--- START RECORDS PROVIDED ---

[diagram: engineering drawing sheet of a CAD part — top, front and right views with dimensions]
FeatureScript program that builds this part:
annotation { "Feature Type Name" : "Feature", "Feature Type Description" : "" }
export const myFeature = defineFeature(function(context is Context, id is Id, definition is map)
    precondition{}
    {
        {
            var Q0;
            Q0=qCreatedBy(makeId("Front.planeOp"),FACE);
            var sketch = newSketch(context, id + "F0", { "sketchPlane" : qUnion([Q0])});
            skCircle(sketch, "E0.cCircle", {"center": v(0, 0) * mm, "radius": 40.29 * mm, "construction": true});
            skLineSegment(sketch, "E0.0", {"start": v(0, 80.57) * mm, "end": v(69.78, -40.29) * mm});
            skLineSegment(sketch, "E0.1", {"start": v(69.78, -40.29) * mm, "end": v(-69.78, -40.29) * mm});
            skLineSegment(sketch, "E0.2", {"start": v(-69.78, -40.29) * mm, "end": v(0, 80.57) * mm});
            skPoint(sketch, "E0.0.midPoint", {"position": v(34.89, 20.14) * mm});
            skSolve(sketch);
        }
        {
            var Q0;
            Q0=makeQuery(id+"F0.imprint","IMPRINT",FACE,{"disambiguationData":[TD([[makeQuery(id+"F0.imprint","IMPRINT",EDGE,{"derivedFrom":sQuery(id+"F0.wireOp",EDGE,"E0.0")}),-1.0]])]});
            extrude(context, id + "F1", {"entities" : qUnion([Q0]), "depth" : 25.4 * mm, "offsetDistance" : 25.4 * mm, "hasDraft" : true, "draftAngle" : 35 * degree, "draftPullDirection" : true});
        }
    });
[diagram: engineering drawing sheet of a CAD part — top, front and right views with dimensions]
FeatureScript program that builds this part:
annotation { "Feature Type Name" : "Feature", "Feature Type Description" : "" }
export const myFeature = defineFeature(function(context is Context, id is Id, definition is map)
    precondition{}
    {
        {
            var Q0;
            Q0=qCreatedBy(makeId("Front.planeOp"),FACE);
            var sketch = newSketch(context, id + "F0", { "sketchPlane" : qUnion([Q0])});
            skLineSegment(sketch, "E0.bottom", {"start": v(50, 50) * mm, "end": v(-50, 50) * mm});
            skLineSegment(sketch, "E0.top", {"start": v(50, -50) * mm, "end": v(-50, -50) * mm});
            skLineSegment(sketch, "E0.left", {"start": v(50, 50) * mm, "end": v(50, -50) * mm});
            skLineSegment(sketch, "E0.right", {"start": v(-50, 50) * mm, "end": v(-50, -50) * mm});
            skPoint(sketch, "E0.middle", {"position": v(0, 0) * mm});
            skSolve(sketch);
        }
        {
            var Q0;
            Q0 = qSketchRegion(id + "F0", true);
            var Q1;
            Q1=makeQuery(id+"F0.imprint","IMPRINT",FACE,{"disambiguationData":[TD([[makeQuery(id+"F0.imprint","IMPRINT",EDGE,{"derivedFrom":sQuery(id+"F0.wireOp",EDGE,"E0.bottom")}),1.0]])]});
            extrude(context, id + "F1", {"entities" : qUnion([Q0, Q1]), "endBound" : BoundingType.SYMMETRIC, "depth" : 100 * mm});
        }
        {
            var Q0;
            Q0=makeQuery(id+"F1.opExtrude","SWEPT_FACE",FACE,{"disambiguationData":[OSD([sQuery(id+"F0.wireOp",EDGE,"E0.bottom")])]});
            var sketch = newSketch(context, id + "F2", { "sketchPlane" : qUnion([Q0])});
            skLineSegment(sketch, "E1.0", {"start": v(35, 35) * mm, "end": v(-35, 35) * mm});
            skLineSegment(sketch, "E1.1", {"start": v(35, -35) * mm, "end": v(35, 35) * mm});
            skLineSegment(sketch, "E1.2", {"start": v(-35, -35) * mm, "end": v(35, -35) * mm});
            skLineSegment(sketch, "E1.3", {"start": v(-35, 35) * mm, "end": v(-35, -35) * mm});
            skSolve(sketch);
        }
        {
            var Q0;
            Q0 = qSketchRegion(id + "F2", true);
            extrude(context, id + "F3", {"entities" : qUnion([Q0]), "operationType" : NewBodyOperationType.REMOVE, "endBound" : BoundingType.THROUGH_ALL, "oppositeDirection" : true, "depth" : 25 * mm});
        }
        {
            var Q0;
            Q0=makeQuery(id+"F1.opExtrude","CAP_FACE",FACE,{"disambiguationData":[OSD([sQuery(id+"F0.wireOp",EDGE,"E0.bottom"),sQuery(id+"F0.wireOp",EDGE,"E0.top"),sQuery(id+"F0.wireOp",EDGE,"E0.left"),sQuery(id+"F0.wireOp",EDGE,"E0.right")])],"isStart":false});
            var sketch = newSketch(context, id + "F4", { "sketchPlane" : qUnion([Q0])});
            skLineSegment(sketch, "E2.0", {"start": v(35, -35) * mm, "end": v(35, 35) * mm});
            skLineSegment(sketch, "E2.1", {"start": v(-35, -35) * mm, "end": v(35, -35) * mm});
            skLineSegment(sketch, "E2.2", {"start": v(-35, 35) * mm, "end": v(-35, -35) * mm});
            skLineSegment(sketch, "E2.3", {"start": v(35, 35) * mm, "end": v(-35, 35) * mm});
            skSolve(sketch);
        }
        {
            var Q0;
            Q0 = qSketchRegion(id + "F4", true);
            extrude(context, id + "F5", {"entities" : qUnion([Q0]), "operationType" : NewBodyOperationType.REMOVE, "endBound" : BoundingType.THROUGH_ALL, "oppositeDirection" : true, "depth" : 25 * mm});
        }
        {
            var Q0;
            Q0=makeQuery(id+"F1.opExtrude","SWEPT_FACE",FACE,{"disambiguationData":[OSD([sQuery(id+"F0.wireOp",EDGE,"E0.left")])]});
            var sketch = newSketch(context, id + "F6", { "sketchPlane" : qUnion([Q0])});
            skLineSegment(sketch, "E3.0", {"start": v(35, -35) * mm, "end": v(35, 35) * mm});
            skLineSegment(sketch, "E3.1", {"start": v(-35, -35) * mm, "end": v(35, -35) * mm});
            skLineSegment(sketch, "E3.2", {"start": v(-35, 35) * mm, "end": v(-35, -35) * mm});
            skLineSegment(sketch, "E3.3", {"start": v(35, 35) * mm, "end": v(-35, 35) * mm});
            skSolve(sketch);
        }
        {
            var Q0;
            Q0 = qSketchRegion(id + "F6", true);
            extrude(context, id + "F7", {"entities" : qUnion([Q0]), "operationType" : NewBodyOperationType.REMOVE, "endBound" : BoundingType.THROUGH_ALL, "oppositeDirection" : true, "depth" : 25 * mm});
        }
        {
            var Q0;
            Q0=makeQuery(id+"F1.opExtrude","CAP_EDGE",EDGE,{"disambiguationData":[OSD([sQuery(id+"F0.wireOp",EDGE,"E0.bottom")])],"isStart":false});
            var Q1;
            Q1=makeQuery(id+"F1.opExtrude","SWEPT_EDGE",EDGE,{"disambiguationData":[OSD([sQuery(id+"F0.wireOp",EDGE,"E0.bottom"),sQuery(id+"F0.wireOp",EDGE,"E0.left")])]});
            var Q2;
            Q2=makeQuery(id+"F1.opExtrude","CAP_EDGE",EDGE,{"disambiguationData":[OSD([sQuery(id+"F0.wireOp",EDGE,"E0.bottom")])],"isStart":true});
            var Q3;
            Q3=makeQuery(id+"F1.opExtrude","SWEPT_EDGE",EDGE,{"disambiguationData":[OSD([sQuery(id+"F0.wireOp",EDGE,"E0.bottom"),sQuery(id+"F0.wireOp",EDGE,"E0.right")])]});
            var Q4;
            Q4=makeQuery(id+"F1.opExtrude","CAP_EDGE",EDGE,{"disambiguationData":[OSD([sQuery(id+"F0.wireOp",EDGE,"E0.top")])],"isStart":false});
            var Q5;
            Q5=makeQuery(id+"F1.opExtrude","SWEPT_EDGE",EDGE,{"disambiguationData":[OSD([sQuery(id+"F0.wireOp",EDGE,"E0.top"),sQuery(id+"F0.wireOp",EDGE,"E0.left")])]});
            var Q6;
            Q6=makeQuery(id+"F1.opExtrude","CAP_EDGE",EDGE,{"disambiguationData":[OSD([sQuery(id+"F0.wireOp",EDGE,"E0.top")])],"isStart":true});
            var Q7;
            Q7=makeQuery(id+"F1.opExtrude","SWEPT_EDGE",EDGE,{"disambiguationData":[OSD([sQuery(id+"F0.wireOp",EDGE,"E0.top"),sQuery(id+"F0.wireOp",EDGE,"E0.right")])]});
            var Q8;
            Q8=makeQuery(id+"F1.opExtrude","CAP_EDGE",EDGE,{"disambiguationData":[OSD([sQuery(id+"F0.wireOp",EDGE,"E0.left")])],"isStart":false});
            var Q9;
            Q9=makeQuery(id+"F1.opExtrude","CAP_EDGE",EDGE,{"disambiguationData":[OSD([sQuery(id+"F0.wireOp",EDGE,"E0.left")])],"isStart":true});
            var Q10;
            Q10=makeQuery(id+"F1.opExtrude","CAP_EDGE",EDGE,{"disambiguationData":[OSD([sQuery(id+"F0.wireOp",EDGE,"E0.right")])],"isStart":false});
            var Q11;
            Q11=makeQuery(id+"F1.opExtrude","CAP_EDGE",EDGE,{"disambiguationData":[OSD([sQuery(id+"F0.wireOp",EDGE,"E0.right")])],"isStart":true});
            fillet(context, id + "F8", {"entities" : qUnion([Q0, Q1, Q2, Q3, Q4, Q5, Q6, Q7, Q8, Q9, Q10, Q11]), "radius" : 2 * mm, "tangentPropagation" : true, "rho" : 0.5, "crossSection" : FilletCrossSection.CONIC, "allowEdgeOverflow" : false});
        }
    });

--- END RECORDS PROVIDED ---

> _EXERCISE GOAL_
Copy out the stretch of the items from their start through the line that contains "v(34.89, 20.14) *", keeping every character unchanged.

> _CORRECT ANSWER_
[diagram: engineering drawing sheet of a CAD part — top, front and right views with dimensions]
FeatureScript program that builds this part:
annotation { "Feature Type Name" : "Feature", "Feature Type Description" : "" }
export const myFeature = defineFeature(function(context is Context, id is Id, definition is map)
    precondition{}
    {
        {
            var Q0;
            Q0=qCreatedBy(makeId("Front.planeOp"),FACE);
            var sketch = newSketch(context, id + "F0", { "sketchPlane" : qUnion([Q0])});
            skCircle(sketch, "E0.cCircle", {"center": v(0, 0) * mm, "radius": 40.29 * mm, "construction": true});
            skLineSegment(sketch, "E0.0", {"start": v(0, 80.57) * mm, "end": v(69.78, -40.29) * mm});
            skLineSegment(sketch, "E0.1", {"start": v(69.78, -40.29) * mm, "end": v(-69.78, -40.29) * mm});
            skLineSegment(sketch, "E0.2", {"start": v(-69.78, -40.29) * mm, "end": v(0, 80.57) * mm});
            skPoint(sketch, "E0.0.midPoint", {"position": v(34.89, 20.14) * mm});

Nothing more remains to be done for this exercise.